Annulment of the cap on monetary penalties for corporations: The Law currently allows the Authority to impose a monetary penalty on corporations for violations of the Law in a maximum amount of 8% of the violator’s sales turnover, provided the monetary penalty does not exceed a sum of 24,490,070 NIS (roughly USD 7M). The Amendment suggests cancelling the maximum sum limit, while leaving only the percentage of sales turnover limit. This amendment is aimed at increasing deterrence against large corporations, for which the current cap reflects a relatively small percentage share of their turnover.
This amendment paves the way for imposing monetary penalties in sums amounting to hundreds of millions of Shekels on large corporations. It may require review of the process by which such payments are imposed, as well as of the rules for calculating their amount. Foreign entities may be affected significantly, as the Law requires to account for their entire group’s turnover, which may be very significant.
Aggravating criminal sanctions: Currently the maximum penalty for antitrust offenses is three years imprisonment, and if made under aggravating circumstances, five years imprisonment. The Amendment proposes to impose a maximum penalty of five years imprisonment as the new standard for hard core cartel behavior, while other offenses (such as breach of Commissioner’s directives, abuse of dominant position with intent to harm competition, merger control violations, etc.) will be subject to a maximum penalty of three years imprisonment.
Expanding the Commissioner’s investigative powers in offenses concerning obstruction of justice: The current language of the Law may be interpreted as providing the Authority with power to investigate an obstruction offense only if the obstruction was made after the opening of an investigation under the Law.
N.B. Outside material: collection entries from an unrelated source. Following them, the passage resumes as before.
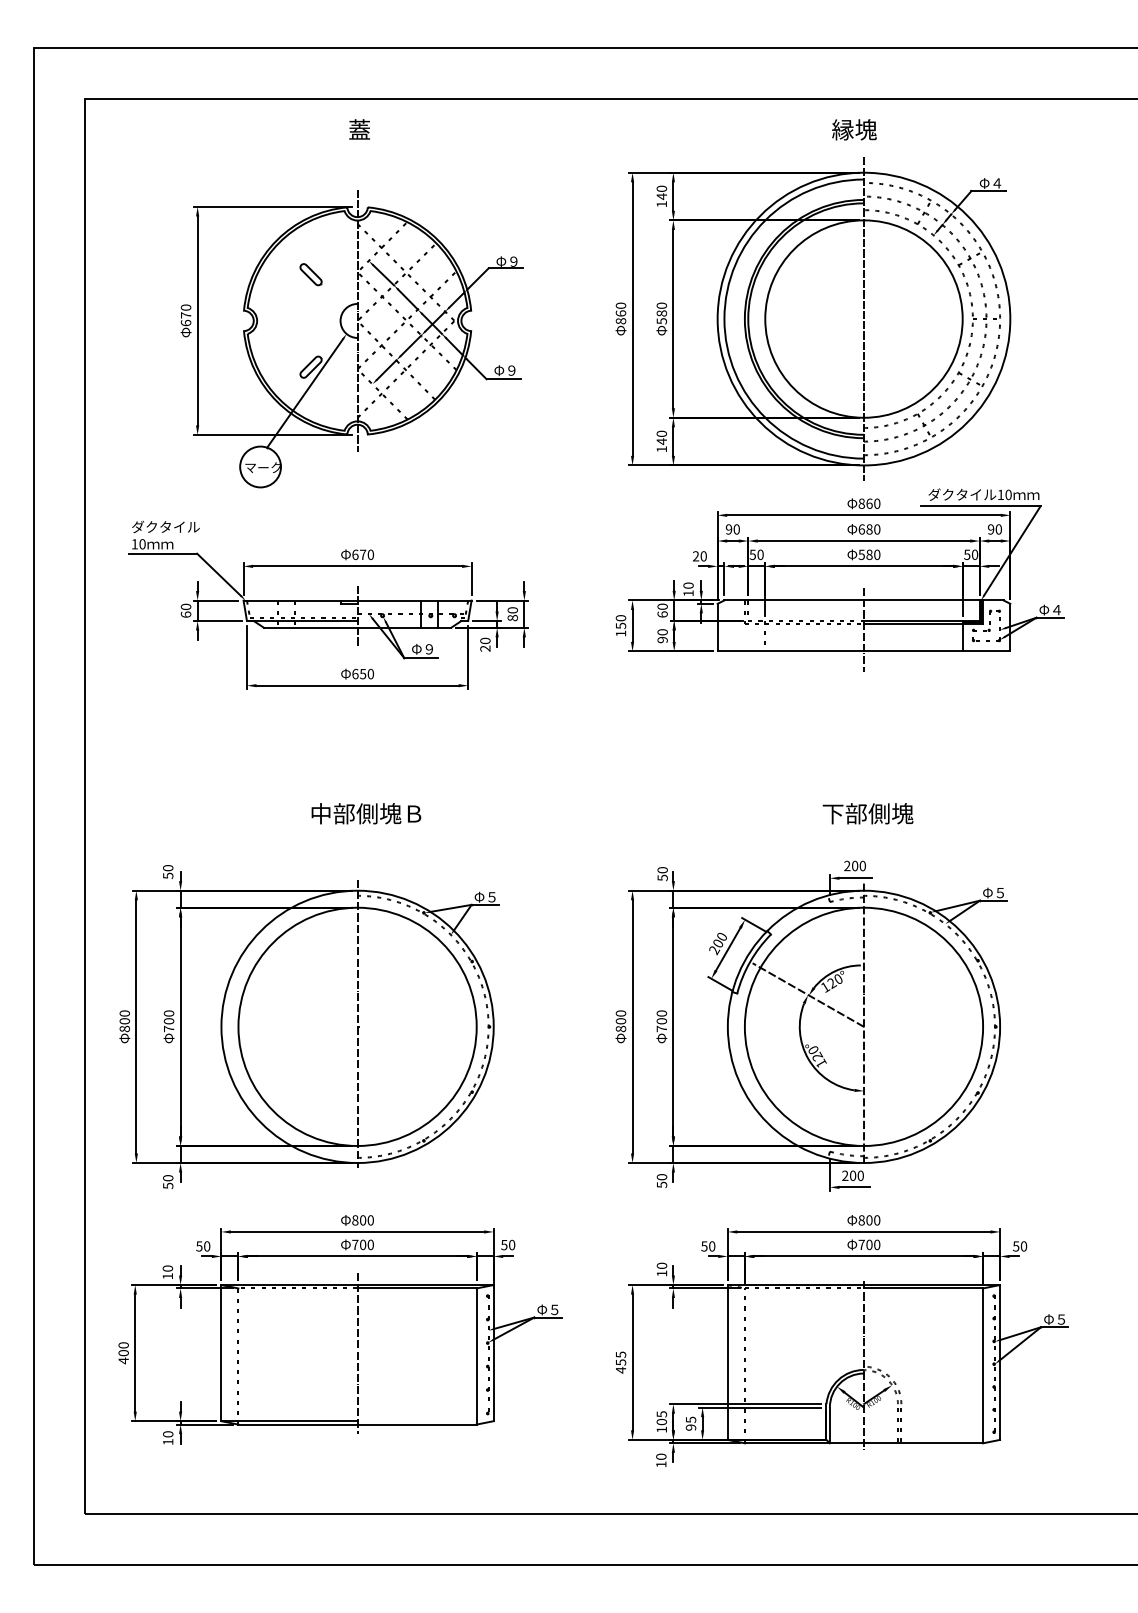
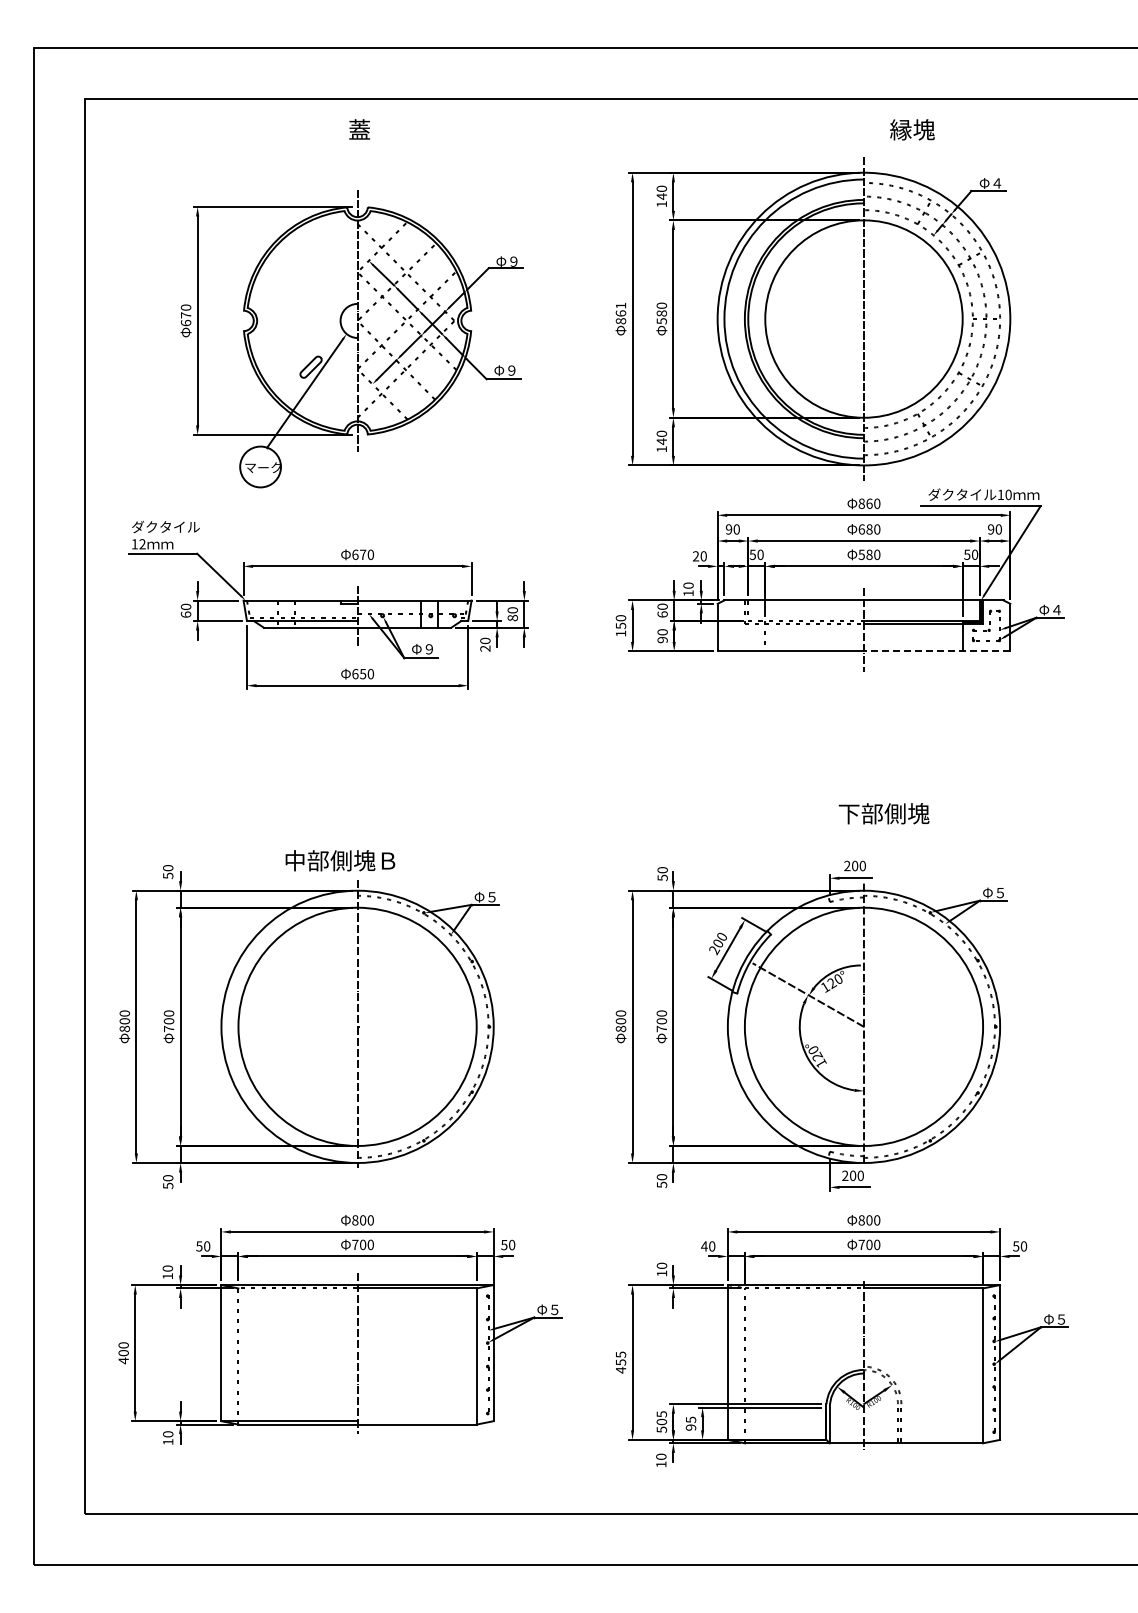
text at (854, 129) position: (854, 129) -> (912, 129)
part at (310, 274): present -> none
text at (620, 305): 860 -> 861
text at (142, 544): 10 -> 12
line at (936, 651): solid -> dashed
text at (366, 813) position: (366, 813) -> (340, 860)
text at (867, 813) position: (867, 813) -> (883, 813)
text at (704, 1246): 50 -> 40
text at (661, 1429): 105 -> 505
The Amendment clarifies that such investigative power arises whether the obstruction was made after the investigation has been opened or prior to the opening of the investigation.
The Amendment has been published for public comments until November 20, 2017. The draft block exemptions have been published for public comments until December 30, 2017.
This publication provides general information and should not be used or taken as legal advice for specific situations, which depend on the evaluation of precise factual circumstances.